Note: The dimensionality of embeddings typically ranges from 100 to 300 dimensions, although this can vary based on the model and application.

2.1 Common Types of Embeddings

  • Word Embeddings (e.g., Word2Vec, GloVe)
  • Sentence Embeddings (e.g., Sentence-BERT)
  • Document Embeddings

2.2 Example: Generating Word Embeddings


import gensim
from gensim.models import Word2Vec

# Sample sentences for training
sentences = [['this', 'is', 'a', 'sample'], ['word', 'embeddings', 'are', 'useful']]

# Create and train the model
model = Word2Vec(sentences, vector_size=100, window=5, min_count=1, workers=4)

# Retrieve the embedding for a word
word_vector = model.wv['sample']
print(word_vector)
        

Semantic search improves search accuracy by understanding the intent and contextual meaning of search queries, rather than relying solely on keyword matching.

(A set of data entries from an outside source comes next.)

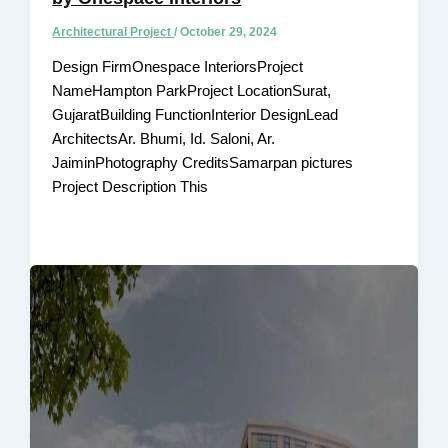
Architectural Project
/
October 29, 2024
Design FirmOnespace InteriorsProject
NameHampton ParkProject LocationSurat,
GujaratBuilding FunctionInterior DesignLead
ArchitectsAr. Bhumi, Id. Saloni, Ar.
JaiminPhotography CreditsSamarpan pictures
Project Description This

3.1 How Semantic Search Works

  1. User inputs a query.
  2. The system converts the query into an embedding.
  3. The system retrieves relevant documents by comparing their embeddings with the query's embedding.
  4. Results are ranked based on semantic similarity.

graph TD;
    A[User Query] --> B[Convert to Embedding]
    B --> C[Retrieve Documents]
    C --> D[Rank by Similarity]
    D --> E[Return Results]
        

4. Best Practices

  • Utilize pre-trained models for embeddings when possible to save time.
  • Regularly update and retrain embeddings as the dataset grows.
  • Implement a feedback loop to refine search results based on user interactions.

5. FAQ

What is the difference between embeddings and traditional keyword search?

Embeddings capture semantic meaning, allowing for context-aware matching, while keyword search relies on exact word matches.

Can embeddings be used for languages other than English?

Yes, embeddings can be trained on any language data, and there are dedicated models for many languages.

How do I evaluate the performance of a semantic search system?

Performance can be evaluated using metrics such as precision, recall, and F1-score, focusing on the relevance of retrieved results.